Agriculture is one of the main industries in Kelantan and here you can see why. However, there was one thing I discovered that didn't put a smile on Mien and Davina's face.



Turtle eggs.

For those not in the know, turtle eggs are a delicacy found only on the east coast of Malaysia. At night, when the turtle comes to shore to lay eggs, the eggs are stolen right from the whole under the turtles' punanny. To eat the eggs (which look like sunken ping-pong balls), one pokes a hole and sucks out the contents.

One can't find turtle eggs as often and as openly as you could back in the day for obvious wildlife conservation reasons, but you still find them every once in a while. My mom had actually asked me to pick some up for her, but considering I was travelling with an activist and an animal-rescuing environmentalist, I knew this wasn't going to happen. The second they saw the eggs they both turned to me and yelled, "don't even think about buying these for your mom! We'll kill you!"

They may look petite, but there's fire in them ladies.

All that aside, however, it was here that I realized something else - whilst many would have you believe that women are living in constant prejudice under the rules of Islam in this State, the majority of the sellers here are women.



As Baki pointed out to me after seeing this pic, these flowers are used for a ritual known as 'mandi bunga sial', whereupon one is cleansed in water soaked in various flowers to dispel bad luck and practiced amongst many different Asian cultures.
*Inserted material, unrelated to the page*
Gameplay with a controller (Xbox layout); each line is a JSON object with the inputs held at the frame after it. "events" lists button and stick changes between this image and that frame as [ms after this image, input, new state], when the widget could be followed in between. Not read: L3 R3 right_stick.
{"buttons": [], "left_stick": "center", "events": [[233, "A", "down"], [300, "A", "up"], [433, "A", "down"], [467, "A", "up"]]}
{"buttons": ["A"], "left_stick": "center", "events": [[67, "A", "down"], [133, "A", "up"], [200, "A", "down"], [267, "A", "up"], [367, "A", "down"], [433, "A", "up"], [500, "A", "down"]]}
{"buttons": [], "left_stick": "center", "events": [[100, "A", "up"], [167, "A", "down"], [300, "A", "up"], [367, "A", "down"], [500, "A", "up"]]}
Some here in Malaysia would have you believe that doing so is wrong for Muslims as it is not a proper Islamic practice and taken from different cultures.

Well, as the pic above and the rest of the blog suggests, Nik Aziz doesn't seem to have an issue with different cultures, be it mandi bunga or Buddhist temples.

And that was the main thing I discovered - though we may think of the PAS states as dogmatic and orthodox, they are by their nature much more tolerant than most in KL.  If there's one thing I discovered on this trip it's this - don't believe the hype. Throughout the whole way there and for most of my time there I was dreading some form of random religious persecution, some pious man or woman giving me shit for something or other, lecturing me, bringing down God's thunder and lightning, very very frightening EEK!

But it never happened. Never ever. They're a lot more tolerant, a lot more laid back and a lot more open. I'm sure they could tell without me opening my mouth that I wasn't from Kelantan and I had always thought that I'd be looked upon with disgust - "Hey, look, it's one of them Malays from KL, the ones that live in a world of sin. Fucker should be stoned with hefty rocks." Instead everywhere we went we were greeted with absolute hospitality and it felt honest and genuine. When I spoke to Mien's father he didn't have a single complaint living in Kelantan as a Chinese Malaysian. In fact, he loved it.

That's the thing, you see - all the different cultures treat each other with respect and treat each other's customs with respect. And sure, this was all seen with the rose tinted glasses of someone visiting Kelantan properly for the first time (I'd been there before when I was younger, but don't remember much) but whenever I check with others that I know who are from there or been there, they all say the same thing - don't believe the hype.

So please, don't believe the hype and please do visit the place. Because, as this post and the video below hopefully proves, Kelantan Rocks.



(Incidentally, if you open up the vid on YouTube itself for some reason all the 'Related Videos' are apparently of Kelantan chicks sucking cock. Either the sex life in Kelantan is healthy, or 'awek Kelantan' is the Malay fantasy equivalent of 'Catholic school girl').